### DEINE AUFGABE:
Kannst du die Zeilen von der Zeile mit „entry is 11,19“ bis zur Zeile mit „As read: 12,48“, beide eingeschlossen, Wort für Wort ausgeben?

---- ZU BEARBEITENDE EINTRÄGE

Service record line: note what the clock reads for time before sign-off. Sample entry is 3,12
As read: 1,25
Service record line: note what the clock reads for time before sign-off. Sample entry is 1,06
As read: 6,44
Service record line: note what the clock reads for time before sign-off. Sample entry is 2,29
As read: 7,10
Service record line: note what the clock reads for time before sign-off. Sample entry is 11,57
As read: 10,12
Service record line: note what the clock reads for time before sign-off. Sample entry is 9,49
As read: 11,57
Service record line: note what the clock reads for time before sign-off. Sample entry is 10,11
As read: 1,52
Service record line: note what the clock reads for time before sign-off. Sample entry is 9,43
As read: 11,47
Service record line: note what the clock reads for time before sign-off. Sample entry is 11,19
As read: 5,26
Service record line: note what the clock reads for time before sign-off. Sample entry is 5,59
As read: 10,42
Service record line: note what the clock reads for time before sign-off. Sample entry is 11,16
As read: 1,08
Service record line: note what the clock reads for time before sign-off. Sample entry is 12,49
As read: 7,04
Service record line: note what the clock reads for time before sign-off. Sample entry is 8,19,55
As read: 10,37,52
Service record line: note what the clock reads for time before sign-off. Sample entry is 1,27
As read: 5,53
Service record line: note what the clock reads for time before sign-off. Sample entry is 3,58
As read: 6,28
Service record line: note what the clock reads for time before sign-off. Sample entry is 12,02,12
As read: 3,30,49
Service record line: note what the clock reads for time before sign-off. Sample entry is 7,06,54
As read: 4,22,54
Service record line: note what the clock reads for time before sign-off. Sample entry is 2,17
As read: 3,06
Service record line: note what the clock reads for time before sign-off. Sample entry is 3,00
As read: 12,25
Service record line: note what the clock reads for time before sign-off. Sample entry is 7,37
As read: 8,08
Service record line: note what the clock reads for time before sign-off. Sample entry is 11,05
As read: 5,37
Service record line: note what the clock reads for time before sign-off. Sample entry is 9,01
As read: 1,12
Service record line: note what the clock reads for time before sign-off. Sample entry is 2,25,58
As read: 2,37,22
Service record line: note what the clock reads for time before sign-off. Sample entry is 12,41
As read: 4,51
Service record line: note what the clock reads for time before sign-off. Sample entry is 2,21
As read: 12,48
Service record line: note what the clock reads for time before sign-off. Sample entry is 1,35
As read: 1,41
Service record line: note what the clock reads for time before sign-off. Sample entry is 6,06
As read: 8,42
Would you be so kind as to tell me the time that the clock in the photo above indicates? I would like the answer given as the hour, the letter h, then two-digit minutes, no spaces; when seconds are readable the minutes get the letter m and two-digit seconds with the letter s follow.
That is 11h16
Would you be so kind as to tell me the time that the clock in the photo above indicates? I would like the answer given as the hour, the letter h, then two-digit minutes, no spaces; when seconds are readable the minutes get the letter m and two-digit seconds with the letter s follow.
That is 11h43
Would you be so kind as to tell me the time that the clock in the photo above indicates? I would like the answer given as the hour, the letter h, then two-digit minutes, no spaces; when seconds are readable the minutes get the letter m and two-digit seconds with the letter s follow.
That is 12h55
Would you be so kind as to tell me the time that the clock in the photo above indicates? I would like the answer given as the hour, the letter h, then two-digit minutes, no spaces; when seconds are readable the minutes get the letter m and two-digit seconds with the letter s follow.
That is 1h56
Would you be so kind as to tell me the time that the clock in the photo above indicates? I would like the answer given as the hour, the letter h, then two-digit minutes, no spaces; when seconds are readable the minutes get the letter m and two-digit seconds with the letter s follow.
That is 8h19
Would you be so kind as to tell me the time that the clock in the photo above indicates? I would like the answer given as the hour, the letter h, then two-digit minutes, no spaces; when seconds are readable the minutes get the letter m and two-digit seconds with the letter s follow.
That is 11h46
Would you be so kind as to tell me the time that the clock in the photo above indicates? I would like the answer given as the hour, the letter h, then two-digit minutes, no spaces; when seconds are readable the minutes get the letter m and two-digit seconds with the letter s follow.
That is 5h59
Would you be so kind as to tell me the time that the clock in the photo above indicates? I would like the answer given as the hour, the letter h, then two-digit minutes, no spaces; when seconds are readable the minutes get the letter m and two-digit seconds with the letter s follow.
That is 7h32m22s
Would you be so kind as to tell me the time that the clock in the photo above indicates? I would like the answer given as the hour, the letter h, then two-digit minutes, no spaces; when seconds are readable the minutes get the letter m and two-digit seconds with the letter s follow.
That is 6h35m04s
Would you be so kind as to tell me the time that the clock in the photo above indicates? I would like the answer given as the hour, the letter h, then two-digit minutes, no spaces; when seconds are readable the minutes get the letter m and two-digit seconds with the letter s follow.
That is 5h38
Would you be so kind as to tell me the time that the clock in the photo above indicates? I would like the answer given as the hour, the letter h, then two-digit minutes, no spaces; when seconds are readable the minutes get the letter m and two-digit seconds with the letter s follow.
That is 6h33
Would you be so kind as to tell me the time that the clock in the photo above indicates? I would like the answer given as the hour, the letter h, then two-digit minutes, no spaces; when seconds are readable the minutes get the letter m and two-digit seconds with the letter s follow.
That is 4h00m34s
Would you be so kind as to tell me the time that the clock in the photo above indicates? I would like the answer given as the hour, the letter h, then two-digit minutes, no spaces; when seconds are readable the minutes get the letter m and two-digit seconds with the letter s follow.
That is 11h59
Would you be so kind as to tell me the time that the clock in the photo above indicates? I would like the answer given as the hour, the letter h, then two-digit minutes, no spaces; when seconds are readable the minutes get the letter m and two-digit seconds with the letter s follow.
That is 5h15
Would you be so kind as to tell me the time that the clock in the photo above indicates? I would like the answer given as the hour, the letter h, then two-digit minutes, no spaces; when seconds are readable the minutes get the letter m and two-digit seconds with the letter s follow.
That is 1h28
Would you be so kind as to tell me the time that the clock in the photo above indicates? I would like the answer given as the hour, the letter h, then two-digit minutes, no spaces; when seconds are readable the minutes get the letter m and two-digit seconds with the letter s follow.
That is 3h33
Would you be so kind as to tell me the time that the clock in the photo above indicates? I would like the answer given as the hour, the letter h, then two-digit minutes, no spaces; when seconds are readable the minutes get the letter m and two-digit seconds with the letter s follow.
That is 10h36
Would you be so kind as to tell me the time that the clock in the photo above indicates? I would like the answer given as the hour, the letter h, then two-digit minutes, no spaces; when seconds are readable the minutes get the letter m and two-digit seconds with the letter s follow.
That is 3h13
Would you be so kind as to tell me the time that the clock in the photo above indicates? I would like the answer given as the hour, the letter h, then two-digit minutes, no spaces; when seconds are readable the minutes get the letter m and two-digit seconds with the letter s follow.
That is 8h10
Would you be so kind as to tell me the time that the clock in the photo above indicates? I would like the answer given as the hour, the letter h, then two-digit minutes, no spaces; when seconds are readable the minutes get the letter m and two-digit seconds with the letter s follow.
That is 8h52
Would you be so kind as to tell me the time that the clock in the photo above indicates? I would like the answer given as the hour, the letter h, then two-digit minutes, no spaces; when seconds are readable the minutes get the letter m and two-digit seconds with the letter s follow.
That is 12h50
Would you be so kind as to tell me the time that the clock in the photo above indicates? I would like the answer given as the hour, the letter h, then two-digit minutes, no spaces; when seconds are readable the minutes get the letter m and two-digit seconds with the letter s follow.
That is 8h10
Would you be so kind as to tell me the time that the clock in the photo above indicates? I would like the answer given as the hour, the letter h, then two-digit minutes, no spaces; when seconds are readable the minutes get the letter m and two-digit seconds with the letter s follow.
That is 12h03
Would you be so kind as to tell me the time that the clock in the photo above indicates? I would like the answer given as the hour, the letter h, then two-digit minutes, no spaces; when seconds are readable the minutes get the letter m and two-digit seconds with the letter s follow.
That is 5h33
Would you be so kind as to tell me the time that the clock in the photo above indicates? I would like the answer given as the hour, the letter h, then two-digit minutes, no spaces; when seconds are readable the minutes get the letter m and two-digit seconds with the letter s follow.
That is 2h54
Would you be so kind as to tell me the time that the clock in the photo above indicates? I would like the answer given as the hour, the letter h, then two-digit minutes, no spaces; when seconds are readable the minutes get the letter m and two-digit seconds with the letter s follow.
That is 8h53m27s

--------

### LÖSUNG DER ÜBUNG:
Service record line: note what the clock reads for time before sign-off. Sample entry is 11,19
As read: 5,26
Service record line: note what the clock reads for time before sign-off. Sample entry is 5,59
As read: 10,42
Service record line: note what the clock reads for time before sign-off. Sample entry is 11,16
As read: 1,08
Service record line: note what the clock reads for time before sign-off. Sample entry is 12,49
As read: 7,04
Service record line: note what the clock reads for time before sign-off. Sample entry is 8,19,55
As read: 10,37,52
Service record line: note what the clock reads for time before sign-off. Sample entry is 1,27
As read: 5,53
Service record line: note what the clock reads for time before sign-off. Sample entry is 3,58
As read: 6,28
Service record line: note what the clock reads for time before sign-off. Sample entry is 12,02,12
As read: 3,30,49
Service record line: note what the clock reads for time before sign-off. Sample entry is 7,06,54
As read: 4,22,54
Service record line: note what the clock reads for time before sign-off. Sample entry is 2,17
As read: 3,06
Service record line: note what the clock reads for time before sign-off. Sample entry is 3,00
As read: 12,25
Service record line: note what the clock reads for time before sign-off. Sample entry is 7,37
As read: 8,08
Service record line: note what the clock reads for time before sign-off. Sample entry is 11,05
As read: 5,37
Service record line: note what the clock reads for time before sign-off. Sample entry is 9,01
As read: 1,12
Service record line: note what the clock reads for time before sign-off. Sample entry is 2,25,58
As read: 2,37,22
Service record line: note what the clock reads for time before sign-off. Sample entry is 12,41
As read: 4,51
Service record line: note what the clock reads for time before sign-off. Sample entry is 2,21
As read: 12,48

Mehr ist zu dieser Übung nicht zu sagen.